The basic conclusion of the survey is that online newsrooms are poor because they are either not providing a comprehensive enough range of content, or using the latest technology tools to raise the level of functionality of the sites.
It’s a superficially interesting survey and while it purports to survey Australia’s 20 leading brands as defined by Interbrand, it doesn’t actually list what these organisations are (you have to go and search for yourself).
It also means that because the survey is about brands it misses some of other large organisations whose inclusion in the survey may have added further useful data.
Most importantly (to me) it doesn’t make any of the observations, findings or conclusions specific to the Australian brands/newsrooms it surveyed – apart from nominating Telstra’s as best practice. I can’t help but suspect that client sensitivities got in the way.
For these reasons, while I think the survey is useful and interesting, and B&M should be congratulated for doing it, in my view it only deserves a rating of 6/10 when it could have been 9/10.
But to me the real interest is not what information and tools the companies surveyed are using or not using. To me the issue is why? How come intelligent and online savvy PR Directors and Managers who in the main understand the needs of the media are failing to come up to scratch (in B&M’s view)?
Online newsrooms are not new. Some years ago I did extensive research into them with the intention of launching a local Australian service – which for various reasons I decided not to proceed with.
However I’ve written about them over the years in PR Influences and one article I wrote in 2005 gives some simple advice which is still relevant (although of course the technology has moved a long way since then).
In my view there are three principal issues and challenges that PR Directors and Managers face in getting Online Newsrooms up and running in their organisations:
1. They don’t always have control. PR Directors and Manager’s battle internally over the question of ownership of web based communication and social media. Even though it’s called an Online Newsroom Marketing often wants to take ownership and control. Regardless, unless there’s cooperation between the two, and agreement on the reasons for having an Online Newsroom, the result can fail to satisfy any of the external audiences.
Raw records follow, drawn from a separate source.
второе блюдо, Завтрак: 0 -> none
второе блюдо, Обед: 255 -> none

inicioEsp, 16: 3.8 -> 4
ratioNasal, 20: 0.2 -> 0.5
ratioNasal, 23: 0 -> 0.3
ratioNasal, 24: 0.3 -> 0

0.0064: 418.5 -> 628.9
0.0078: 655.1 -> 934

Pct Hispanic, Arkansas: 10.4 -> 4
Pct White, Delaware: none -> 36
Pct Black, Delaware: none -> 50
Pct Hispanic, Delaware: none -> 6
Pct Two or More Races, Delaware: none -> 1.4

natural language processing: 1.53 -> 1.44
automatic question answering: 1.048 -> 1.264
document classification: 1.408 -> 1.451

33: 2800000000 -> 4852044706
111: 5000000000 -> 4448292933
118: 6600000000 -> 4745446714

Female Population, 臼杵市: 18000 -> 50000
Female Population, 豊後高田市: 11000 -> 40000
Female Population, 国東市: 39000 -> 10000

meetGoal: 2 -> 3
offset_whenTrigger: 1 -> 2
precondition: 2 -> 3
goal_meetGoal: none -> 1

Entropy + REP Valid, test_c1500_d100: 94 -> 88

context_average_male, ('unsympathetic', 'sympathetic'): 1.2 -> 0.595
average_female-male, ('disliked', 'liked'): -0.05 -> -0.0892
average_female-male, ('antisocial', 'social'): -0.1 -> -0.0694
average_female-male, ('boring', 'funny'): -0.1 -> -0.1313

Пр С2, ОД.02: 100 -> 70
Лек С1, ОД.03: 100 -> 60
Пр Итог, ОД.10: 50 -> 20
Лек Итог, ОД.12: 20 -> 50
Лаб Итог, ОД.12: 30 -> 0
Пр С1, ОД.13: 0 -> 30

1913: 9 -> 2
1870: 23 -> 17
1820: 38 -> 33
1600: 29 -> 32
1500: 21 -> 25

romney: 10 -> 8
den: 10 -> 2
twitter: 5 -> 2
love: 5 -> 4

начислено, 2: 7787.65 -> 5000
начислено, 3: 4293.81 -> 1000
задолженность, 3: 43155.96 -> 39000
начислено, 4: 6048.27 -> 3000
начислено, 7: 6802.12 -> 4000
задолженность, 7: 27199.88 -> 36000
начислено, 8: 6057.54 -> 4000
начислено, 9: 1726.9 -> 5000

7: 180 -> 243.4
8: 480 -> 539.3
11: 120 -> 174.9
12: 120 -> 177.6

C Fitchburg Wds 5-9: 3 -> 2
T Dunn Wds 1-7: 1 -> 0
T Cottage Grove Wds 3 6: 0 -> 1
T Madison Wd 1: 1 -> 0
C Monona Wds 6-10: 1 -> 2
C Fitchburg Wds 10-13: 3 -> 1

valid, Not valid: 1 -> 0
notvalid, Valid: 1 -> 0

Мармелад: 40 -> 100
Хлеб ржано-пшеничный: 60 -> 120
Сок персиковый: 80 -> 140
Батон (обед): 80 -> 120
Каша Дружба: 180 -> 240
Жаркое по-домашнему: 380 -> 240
2. There’s the philosophical argument as to whether an Online Newsroom should be passive or interactive and what elements it should contain. Perspectives vary from it being seen as simply a repository of information – like an electronic media kit – to it as an inter-active tool based around social media principles. Sometimes this is determined corporately as a matter of policy. But some is determined by the vision (or lack of it) coming from the PR Director or Manager.
3. Regardless of all this the issue often comes back to the turf war with the IT Department and/or their external technical providers. IT Department’s are notoriously uncooperative and often they simply cannot provide the functionality that many in PR and marketing take for granted.
But the biggest problem is that too many efforts to build Online Newsroom’s become production driven and internally focused. The real challenge is put the tensions and rivalry between PR, marketing and IT to one side and focus on who the end audience is and what they are looking for.
There’s plenty of survey’s around (albeit international) on online newsrooms that provide a real insight into what media want, and don’t want, and what works for them and doesn’t.
This 2009 Online Newsroom Survey from TEKgroup International is a good starting point – along with Burson-Marsteller’s Australian perspective.